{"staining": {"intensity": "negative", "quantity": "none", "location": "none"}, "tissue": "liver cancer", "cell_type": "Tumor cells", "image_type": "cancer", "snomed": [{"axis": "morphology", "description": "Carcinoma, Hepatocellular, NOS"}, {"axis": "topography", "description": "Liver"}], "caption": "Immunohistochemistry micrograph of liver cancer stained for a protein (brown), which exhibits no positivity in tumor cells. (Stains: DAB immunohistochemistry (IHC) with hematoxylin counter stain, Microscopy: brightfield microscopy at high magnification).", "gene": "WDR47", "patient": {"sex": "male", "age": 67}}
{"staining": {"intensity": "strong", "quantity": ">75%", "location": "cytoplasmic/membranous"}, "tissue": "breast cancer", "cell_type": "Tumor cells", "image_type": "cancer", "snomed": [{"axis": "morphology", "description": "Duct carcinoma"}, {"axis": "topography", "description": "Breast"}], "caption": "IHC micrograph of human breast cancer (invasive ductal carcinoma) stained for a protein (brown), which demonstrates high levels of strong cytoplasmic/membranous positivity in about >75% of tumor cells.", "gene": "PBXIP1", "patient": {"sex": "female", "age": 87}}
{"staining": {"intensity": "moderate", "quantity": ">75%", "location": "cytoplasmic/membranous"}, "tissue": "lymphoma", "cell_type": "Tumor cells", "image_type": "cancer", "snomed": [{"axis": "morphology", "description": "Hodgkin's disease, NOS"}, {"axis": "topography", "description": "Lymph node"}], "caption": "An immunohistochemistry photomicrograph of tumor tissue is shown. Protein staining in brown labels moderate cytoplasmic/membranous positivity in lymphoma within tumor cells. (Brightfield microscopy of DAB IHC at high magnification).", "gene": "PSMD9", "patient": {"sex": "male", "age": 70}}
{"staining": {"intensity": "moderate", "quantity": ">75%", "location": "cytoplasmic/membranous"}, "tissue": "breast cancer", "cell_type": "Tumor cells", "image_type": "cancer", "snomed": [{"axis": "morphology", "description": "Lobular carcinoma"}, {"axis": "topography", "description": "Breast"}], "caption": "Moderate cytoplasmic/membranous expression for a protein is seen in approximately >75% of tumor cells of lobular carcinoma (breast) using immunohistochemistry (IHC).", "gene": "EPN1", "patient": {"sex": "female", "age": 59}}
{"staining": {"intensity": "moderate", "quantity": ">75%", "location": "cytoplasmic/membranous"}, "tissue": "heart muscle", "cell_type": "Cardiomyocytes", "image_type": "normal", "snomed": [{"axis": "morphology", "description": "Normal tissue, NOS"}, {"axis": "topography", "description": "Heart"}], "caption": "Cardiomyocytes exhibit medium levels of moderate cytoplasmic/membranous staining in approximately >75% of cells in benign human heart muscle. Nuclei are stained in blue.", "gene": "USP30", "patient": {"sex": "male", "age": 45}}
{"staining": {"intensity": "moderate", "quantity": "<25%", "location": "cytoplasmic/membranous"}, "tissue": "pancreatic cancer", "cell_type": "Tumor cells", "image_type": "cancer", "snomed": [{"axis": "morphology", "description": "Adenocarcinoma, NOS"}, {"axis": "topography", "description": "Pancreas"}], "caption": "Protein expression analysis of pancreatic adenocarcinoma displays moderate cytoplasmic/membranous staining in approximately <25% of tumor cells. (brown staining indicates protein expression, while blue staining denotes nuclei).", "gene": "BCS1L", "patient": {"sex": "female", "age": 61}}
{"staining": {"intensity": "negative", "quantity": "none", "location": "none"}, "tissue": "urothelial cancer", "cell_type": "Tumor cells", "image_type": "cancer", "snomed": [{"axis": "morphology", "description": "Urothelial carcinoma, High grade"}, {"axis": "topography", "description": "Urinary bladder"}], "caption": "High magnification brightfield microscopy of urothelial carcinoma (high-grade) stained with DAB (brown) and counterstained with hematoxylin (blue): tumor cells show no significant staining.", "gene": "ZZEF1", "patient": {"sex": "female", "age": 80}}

===============

> **WHAT YOU NEED TO DO**
A faithful copy of all the material is the required answer.

> **RESULT BELOW**
{"staining": {"intensity": "negative", "quantity": "none", "location": "none"}, "tissue": "liver cancer", "cell_type": "Tumor cells", "image_type": "cancer", "snomed": [{"axis": "morphology", "description": "Carcinoma, Hepatocellular, NOS"}, {"axis": "topography", "description": "Liver"}], "caption": "Immunohistochemistry micrograph of liver cancer stained for a protein (brown), which exhibits no positivity in tumor cells. (Stains: DAB immunohistochemistry (IHC) with hematoxylin counter stain, Microscopy: brightfield microscopy at high magnification).", "gene": "WDR47", "patient": {"sex": "male", "age": 67}}
{"staining": {"intensity": "strong", "quantity": ">75%", "location": "cytoplasmic/membranous"}, "tissue": "breast cancer", "cell_type": "Tumor cells", "image_type": "cancer", "snomed": [{"axis": "morphology", "description": "Duct carcinoma"}, {"axis": "topography", "description": "Breast"}], "caption": "IHC micrograph of human breast cancer (invasive ductal carcinoma) stained for a protein (brown), which demonstrates high levels of strong cytoplasmic/membranous positivity in about >75% of tumor cells.", "gene": "PBXIP1", "patient": {"sex": "female", "age": 87}}
{"staining": {"intensity": "moderate", "quantity": ">75%", "location": "cytoplasmic/membranous"}, "tissue": "lymphoma", "cell_type": "Tumor cells", "image_type": "cancer", "snomed": [{"axis": "morphology", "description": "Hodgkin's disease, NOS"}, {"axis": "topography", "description": "Lymph node"}], "caption": "An immunohistochemistry photomicrograph of tumor tissue is shown. Protein staining in brown labels moderate cytoplasmic/membranous positivity in lymphoma within tumor cells. (Brightfield microscopy of DAB IHC at high magnification).", "gene": "PSMD9", "patient": {"sex": "male", "age": 70}}
{"staining": {"intensity": "moderate", "quantity": ">75%", "location": "cytoplasmic/membranous"}, "tissue": "breast cancer", "cell_type": "Tumor cells", "image_type": "cancer", "snomed": [{"axis": "morphology", "description": "Lobular carcinoma"}, {"axis": "topography", "description": "Breast"}], "caption": "Moderate cytoplasmic/membranous expression for a protein is seen in approximately >75% of tumor cells of lobular carcinoma (breast) using immunohistochemistry (IHC).", "gene": "EPN1", "patient": {"sex": "female", "age": 59}}
{"staining": {"intensity": "moderate", "quantity": ">75%", "location": "cytoplasmic/membranous"}, "tissue": "heart muscle", "cell_type": "Cardiomyocytes", "image_type": "normal", "snomed": [{"axis": "morphology", "description": "Normal tissue, NOS"}, {"axis": "topography", "description": "Heart"}], "caption": "Cardiomyocytes exhibit medium levels of moderate cytoplasmic/membranous staining in approximately >75% of cells in benign human heart muscle. Nuclei are stained in blue.", "gene": "USP30", "patient": {"sex": "male", "age": 45}}
{"staining": {"intensity": "moderate", "quantity": "<25%", "location": "cytoplasmic/membranous"}, "tissue": "pancreatic cancer", "cell_type": "Tumor cells", "image_type": "cancer", "snomed": [{"axis": "morphology", "description": "Adenocarcinoma, NOS"}, {"axis": "topography", "description": "Pancreas"}], "caption": "Protein expression analysis of pancreatic adenocarcinoma displays moderate cytoplasmic/membranous staining in approximately <25% of tumor cells. (brown staining indicates protein expression, while blue staining denotes nuclei).", "gene": "BCS1L", "patient": {"sex": "female", "age": 61}}
{"staining": {"intensity": "negative", "quantity": "none", "location": "none"}, "tissue": "urothelial cancer", "cell_type": "Tumor cells", "image_type": "cancer", "snomed": [{"axis": "morphology", "description": "Urothelial carcinoma, High grade"}, {"axis": "topography", "description": "Urinary bladder"}], "caption": "High magnification brightfield microscopy of urothelial carcinoma (high-grade) stained with DAB (brown) and counterstained with hematoxylin (blue): tumor cells show no significant staining.", "gene": "ZZEF1", "patient": {"sex": "female", "age": 80}}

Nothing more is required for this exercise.